Кэл и две двенадцатиклассницы[32] сидят у гримерки, привалившись к стене и вытянув ноги. Он видит меня и улыбается. У него очень милая, добрая улыбка. Улыбка, которая очаровательно смотрится на фотографиях. У меня остался осадок от ситуации с Эбби и Мартином, но, кажется, сейчас настроение поднимется.
— Привет, — кидаю я.
Девушки вроде бы улыбаются мне. Саша и Брианна, как и я, играют мальчишек Фейгина. Смешно, но среди играющих мальчишек Фейгина я единственный парень. Видимо, это потому, что девчонки меньше, или выглядят младше, или типа того. Не знаю даже. Но это прикольно, потому что в этих эпизодах я самый высокий актер на сцене, а такое, если честно, бывает редко.
— Как жизнь, Саймон? — спрашивает Кэл.
— Ох. Да ничего. Слушай, а мы сейчас ничем заниматься не должны? — И я сразу же начинаю краснеть, потому что построил вопрос так, будто делаю ему непристойное предложение.

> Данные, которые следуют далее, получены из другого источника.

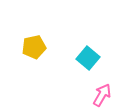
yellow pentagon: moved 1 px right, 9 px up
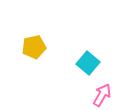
cyan square: moved 5 px down
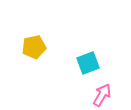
cyan square: rotated 30 degrees clockwise
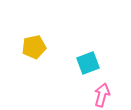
pink arrow: rotated 15 degrees counterclockwise
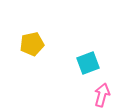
yellow pentagon: moved 2 px left, 3 px up
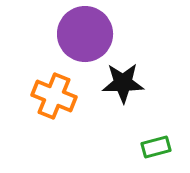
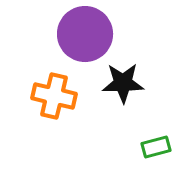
orange cross: rotated 9 degrees counterclockwise
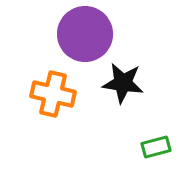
black star: rotated 9 degrees clockwise
orange cross: moved 1 px left, 2 px up
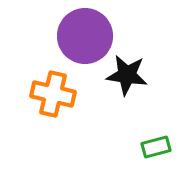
purple circle: moved 2 px down
black star: moved 4 px right, 8 px up
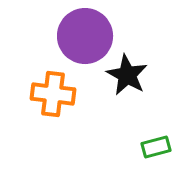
black star: rotated 21 degrees clockwise
orange cross: rotated 6 degrees counterclockwise
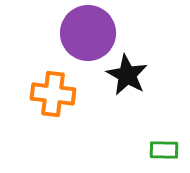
purple circle: moved 3 px right, 3 px up
green rectangle: moved 8 px right, 3 px down; rotated 16 degrees clockwise
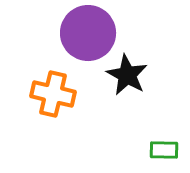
orange cross: rotated 6 degrees clockwise
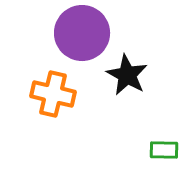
purple circle: moved 6 px left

Слушай, Кэл, не поцеловаться ли нам сейчас? Как насчет крышесносного секса в гримерке?
Хотя, может быть, это просто паранойя, потому что Кэл не видит в моих словах подтекста.
— Не-а, думаю, мисс Олбрайт закончит свои дела, а потом скажет, что делать.
— Отлично, — отвечаю я.
И замечаю их ноги. Нога Саши немного, почти у лодыжки, соприкасается с ногой Кэла. Черт его знает, что это значит. Пожалуй, я готов к завершению этого дерьмового дня.
Когда я выхожу после репетиции на улицу, там, естественно, льет как из ведра, и я оставляю большое пятно в форме задницы на сиденье своей машины. Мне едва удается протереть очки, потому что вся моя одежда промокла насквозь. И только на полпути домой я вспоминаю, что не включил фары. Мне крупно повезло, что меня до сих пор не остановили.
Сворачивая направо в свой район, я вижу машину Лии, ждущую сигнала светофора, чтобы повернуть налево. Похоже, она уезжает от Ника. Я машу ей рукой, но дождь такой сильный, что мои взмахи бесполезны. Я слежу за движением дворников, и в моей груди появляется тяжесть. Меня не должно волновать, что Ник и Лиа тусуются без меня. Я просто чувствую себя в стороне. Не постоянно. Иногда.
Но да. Я чувствую себя ненужным. И меня это бесит.